Rosa encontró un nuevo libro, le dijeron que era de Dios,

—He estado va de darle vueltas a las páginas y ahora me vienen a dejar un nuevo carruaje para mis hijos, hay que tener fe.

Rosa y sus dos hijos en Mapastepec - Foto: Lucía Reinoso
Rosa y sus dos hijos en Mapastepec – Foto: Lucía Reinoso

Rosa tiene mucho ánimo, dice que al llegar a Estados Unidos va a tener que aprender a hablar inglés, pero primero tiene que aprender a leer y a escribir.

El martes 30 de octubre Rosa envío un mensaje por Whatsapp, con una foto de un letrero indicando que estaban en Juchitán, Oaxaca.
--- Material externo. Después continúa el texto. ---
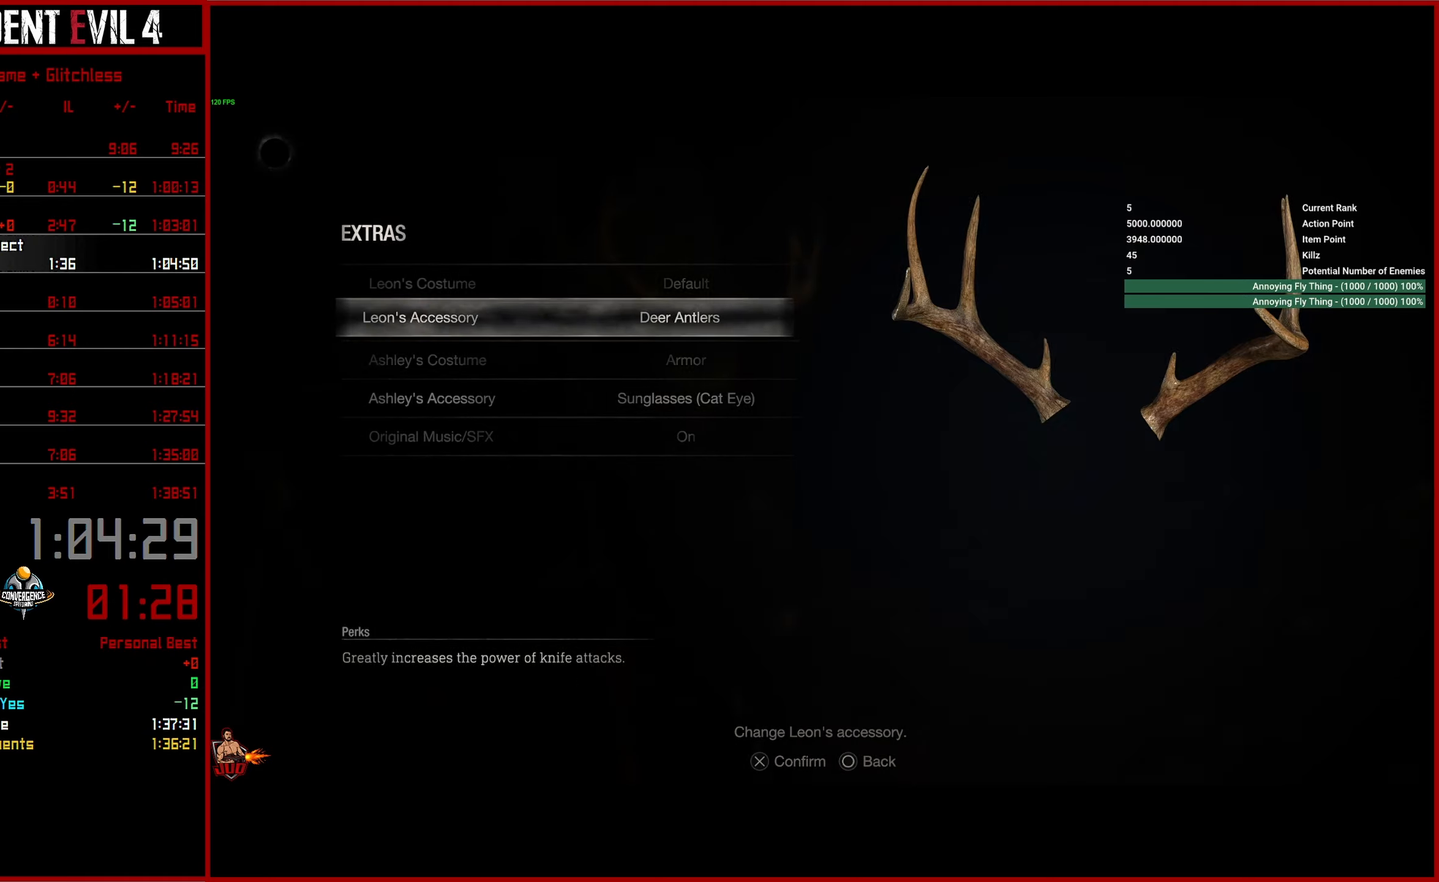
{"buttons": [], "left_stick": "center", "right_stick": "center", "button_events": [[16, "CIRCLE", "up"], [216, "CIRCLE", "down"], [333, "CIRCLE", "up"]]}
Diecisiete días después llegaron a Ciudad de México.

Un mensaje de voz enviado por error avisó que Rosa y su pareja Walter ya estaban junto a sus dos hijos del lado de Estados Unidos. El mensaje era para su hija, lo envió desde San Diego. El primero de enero de 2019 lograron cruzar. Su destino final: Miami. Desde allí, ha de sonar lejos decir Honduras.